Le principali indicazioni per una revisione chirurgica includono 7,10:
- mobilizzazione componente omerale 21-33% 11,9;
- mobilizzazione componente glenoidea 13-27% 11,9;
- instabilità 21-38% 11,9;
- fratture peri-protesiche 15% 11;
- dolore 3% 11;
- infezioni 1-22% 12,9.
Frequente è la necessità di una seconda revisione chirurgica dopo il reimpianto protesico iniziale della protesi (27%), con l’instabilità (44%), il fallimento della componente omerale (22%) e il fallimento della componente glenoidea (22%) come le tre principali cause 11.
Rispetto alla RSA primaria, l’intervento di revisione di RSA è associato a una qualità di vita inferiore, a una minore soddisfazione del paziente e a una maggiore incidenza di complicanze 9.
Nel nostro caso, la causa di entrambe le revisioni è stata il fallimento della componente glenoidea, riconosciuta come fra le principali cause di re-intervento 13,8. Tuttavia, in questa circostanza evidenziamo un meccanismo di fallimento insolito: la rottura dell’anello di connessione tra la glenosfera e il metal-back glenoideo, con conseguente mobilizzazione della glenosfera e fallimento dell’impianto.
Middernacht et al. hanno evidenziato che l’incidenza di disconnessione della glenosfera dal baseplate nelle RSA è del 3,2% e può rappresentare una grave complicanza.

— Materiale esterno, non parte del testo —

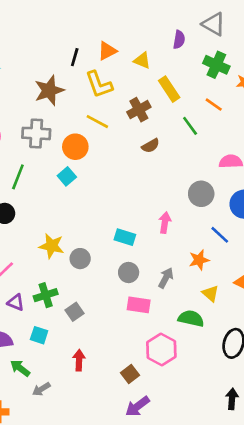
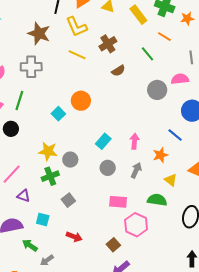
yellow rectangle: (169, 89) -> (138, 15), moved
brown star: (49, 90) -> (39, 33), turned -30
orange circle: (75, 147) -> (81, 101), moved
cyan square: (67, 176) -> (58, 114), moved
gray circle: (201, 194) -> (157, 90), moved
pink arrow: (165, 223) -> (134, 141), moved
cyan rectangle: (125, 237) -> (103, 141), turned -63
green cross: (46, 295) -> (50, 176), moved
pink rectangle: (139, 305) -> (118, 202), moved
red arrow: (79, 360) -> (74, 237), turned 112

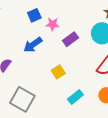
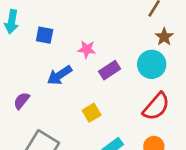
blue square: (34, 15) -> (45, 35), moved, turned 32

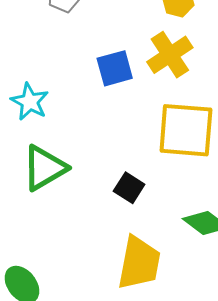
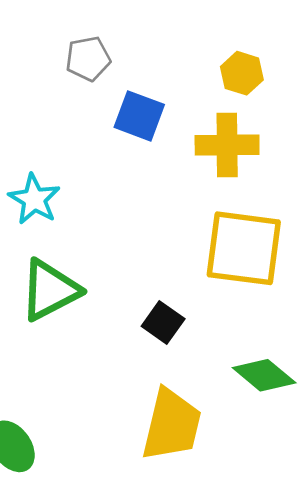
yellow cross: (170, 55) -> (227, 145), turned 30
blue square: (115, 68) -> (139, 116), moved, turned 33

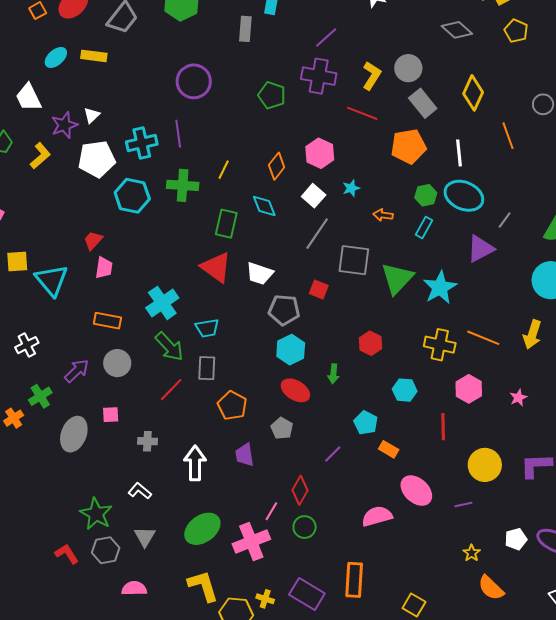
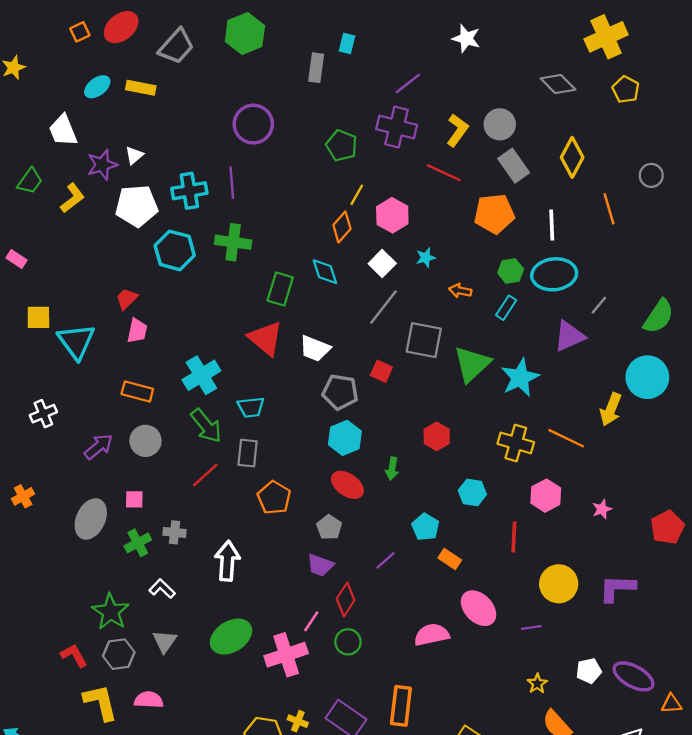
yellow line: (224, 170) -> (357, 195), moved
cyan ellipse: (464, 196) -> (554, 274), turned -33
yellow arrow: (532, 335) -> (611, 409), moved
green cross: (40, 396) -> (138, 543), moved
purple trapezoid: (245, 455) -> (320, 565), moved, turned -65
yellow L-shape: (203, 586) -> (101, 702), moved

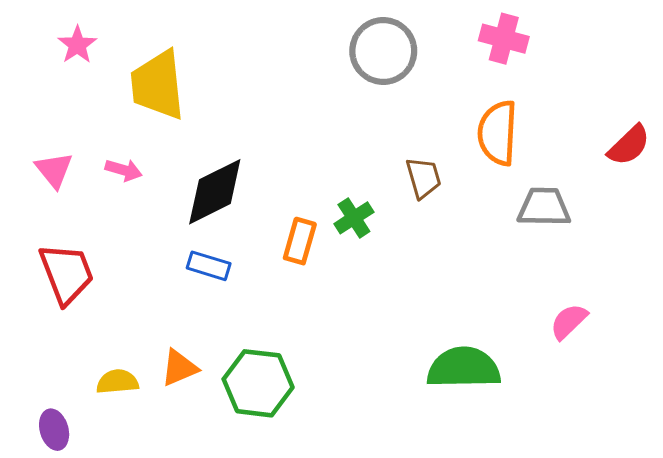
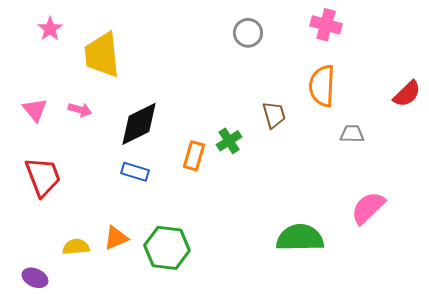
gray circle: (383, 51) -> (248, 33), size x0.7
gray trapezoid: (544, 207) -> (352, 134), size x0.7
pink semicircle: (569, 321) -> (368, 208), size x1.4
purple ellipse: (54, 430) -> (35, 278), turned -50

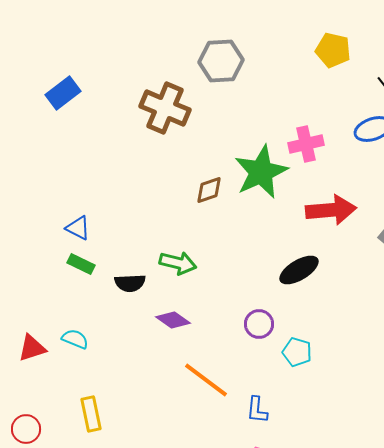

La disconnessione può essere parziale, quando si osserva un evidente spostamento della glenosfera senza rottura o disassemblaggio dell’impianto, oppure totale, come descritto in alcuni casi di frattura della vite centrale di connessione, che ha determinato il distacco completo della componente glenoidea dal baseplate. L’incidenza della disconnessione parziale è risultata pari all’1,7%, mentre quella della disconnessione totale allo 0,6% 14.
Nella nostra esperienza, i reperti intraoperatori di metallosi e tessuto cicatriziale suggeriscono un processo cronico 15 e progressivo di allentamento dovuto al fallimento del componente.
Nonostante il fenomeno della metallosi sia di riscontro maggiore nella chirurgia protesica di anca e ginocchio, Rondon et al. hanno descritto un caso di metallosi su RSA in cui l’usura del polo inferiore dell’inserto in polietilene ha portato al contatto metallo-metallo fra glenosfera e componete omerale, esitando in una reazione tissutale 16.
Per affrontare questa complicanza, è stata necessaria una ri-revisione chirurgica. Nel contesto degli interventi di revisioni e di protesi inverse di spalla, Lo et al. enfatizzano l’importanza di un’accurata preparazione preoperatoria associata alla conoscenza dell’anatomia e delle caratteristiche dell’impianto in situ per ridurre le difficoltà intraoperatorie 17.
Questo case report sottolinea l’importanza di un attento monitoraggio postoperatorio nei pazienti sottoposti a RSA e suggerisce che il fallimento meccanico delle componenti protesiche, sebbene raro, debba essere preso in considerazione in presenza di instabilità ricorrente.
Conclusione
Il caso clinico riportato presenta una rara complicanza di mobilizzazione post-traumatica della glenosfera dovuta alla rottura dell’anello di connessione, con metallosi associata, in un paziente sottoposto a RTSA. Una tecnica chirurgica adeguata, una gestione postoperatoria attenta e il riconoscimento precoce delle complicanze protesiche sono fondamentali per ottimizzare i risultati in questi casi complessi.
Storia
Ricevuto: 21 febbraio 2025
Accettato: 4 aprile 2025
Figure e tabelle
Figura 1. TC della spalla destra, coronale. Mobilizzazione del metal-back glenoideo.
Figura 2. TC della spalla destra, coronale. La glenosfera è visibile e risulta dislocata superiormente e anteriormente.
Figura 3. Immagine intraoperatoria, metallosi periprotesica e tessuto cicatriziale. Il metal-back glenoideo è coperto e non visibile.
Figura 4. Immagine intraoperatoria. Glenosfera, vite di bloccaggio, connettore e inserto omerale rimossi. L’anello di connessione è rotto e presenta metallosi al suo interno.
Figura 5. RX post-operatoria a seguito della revisione protesica.